▸ **原文节选**
____
顾逢恩,萧定权的表哥,“文能提笔安天下武能上马定乾坤”。原著中,顾逢恩的结局死得也很惨

萧定楷的结局

萧定楷是五皇子,萧定棠的弟弟。虽然目前萧定楷还没有对萧定权造成威胁,但他内心也是一直盯着太子之位的。而且萧定楷的手段要比萧定棠更加狠毒,为了上位甚至不惜弑母。萧定楷和萧定棠联手对付萧定权,这让萧定权一时难以招架,那萧定楷最后到底有没有得手呢?实际上萧定楷差一点就成功了,但最后却是棋差一招,被皇帝定了死罪,终究是自作自受。

卢世瑜的结局

卢世瑜是太子的老师,太子与卢世瑜也是感情深厚。在小说一开章,卢世瑜因为强行替太子出头,不得不辞官回乡,很快就自缢身亡。

在剧版《鹤唳华亭》中,相比起原著小说,进行了大幅度的改编。尤其是卢世瑜这个角色,又有老戏骨王劲松出演,当然不可能让这个人物早早下线。但他的死也只是时间问题。

以上只是原著的结局,细心的网友发现,官方在开播前修改了剧情简介,“萧定权和阿宝两个小怯而大勇的人用了社稷的安宁相持相伴”,一句话给了网友很大的希望,希望编剧能够笔下留情,没有HE的话,至少别让人物死得那么惨。
____
▸ **原始数据**
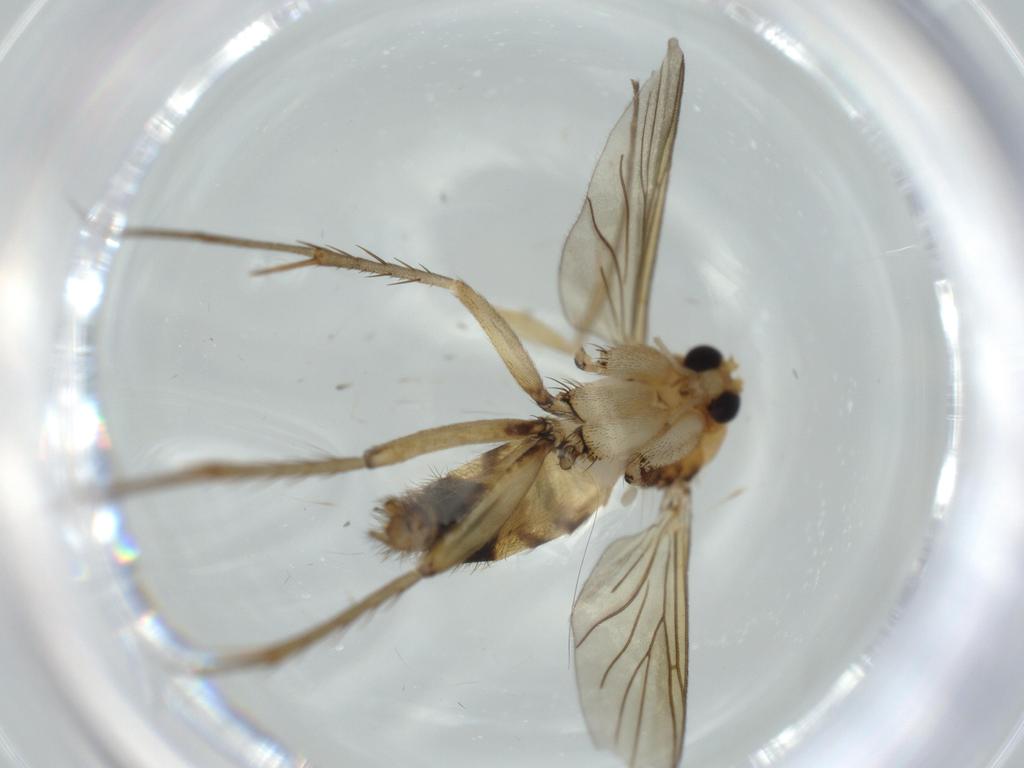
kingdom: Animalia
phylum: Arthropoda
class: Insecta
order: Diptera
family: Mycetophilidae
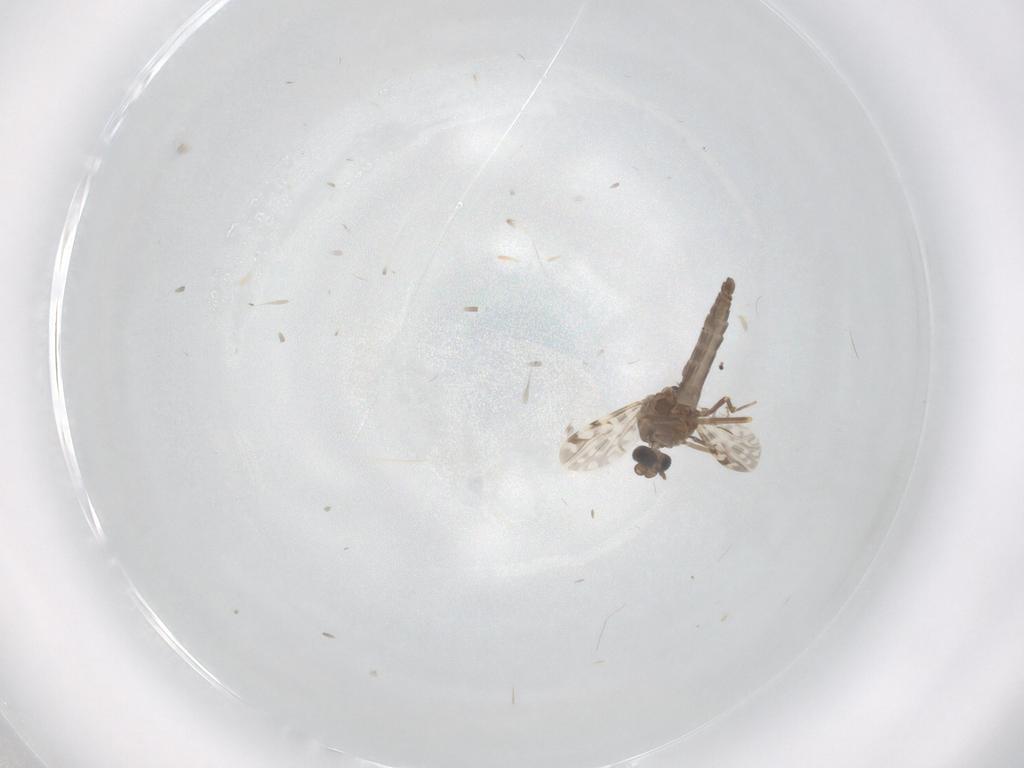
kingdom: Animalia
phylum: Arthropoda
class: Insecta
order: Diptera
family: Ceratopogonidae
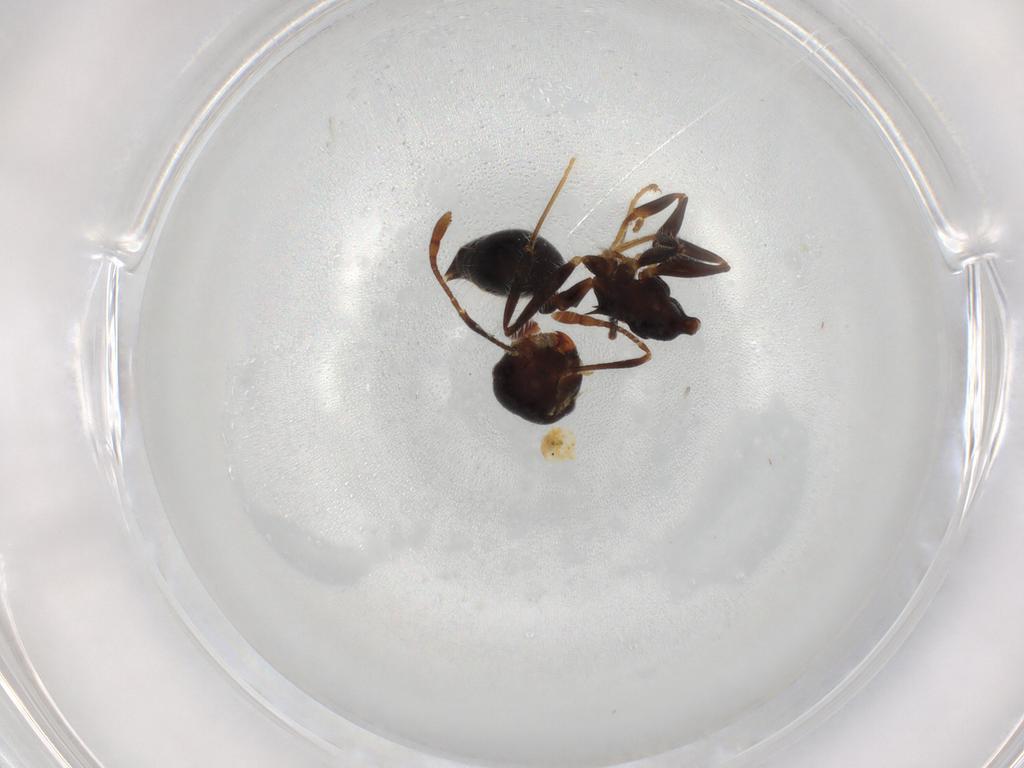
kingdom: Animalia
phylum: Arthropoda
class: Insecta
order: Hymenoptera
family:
____
▸ **待解问题**
把讲《鹤唳华亭》人物结局的节选从“在剧版《鹤唳华亭》中,相比起”到“话,至少别让人物死得那么惨。”重写一遍,其中的“老戏骨”换成“资深演员”。 只依据节选作答。

▸ **预期输出**
在剧版《鹤唳华亭》中,相比起原著小说,进行了大幅度的改编。尤其是卢世瑜这个角色,又有资深演员王劲松出演,当然不可能让这个人物早早下线。但他的死也只是时间问题。

以上只是原著的结局,细心的网友发现,官方在开播前修改了剧情简介,“萧定权和阿宝两个小怯而大勇的人用了社稷的安宁相持相伴”,一句话给了网友很大的希望,希望编剧能够笔下留情,没有HE的话,至少别让人物死得那么惨。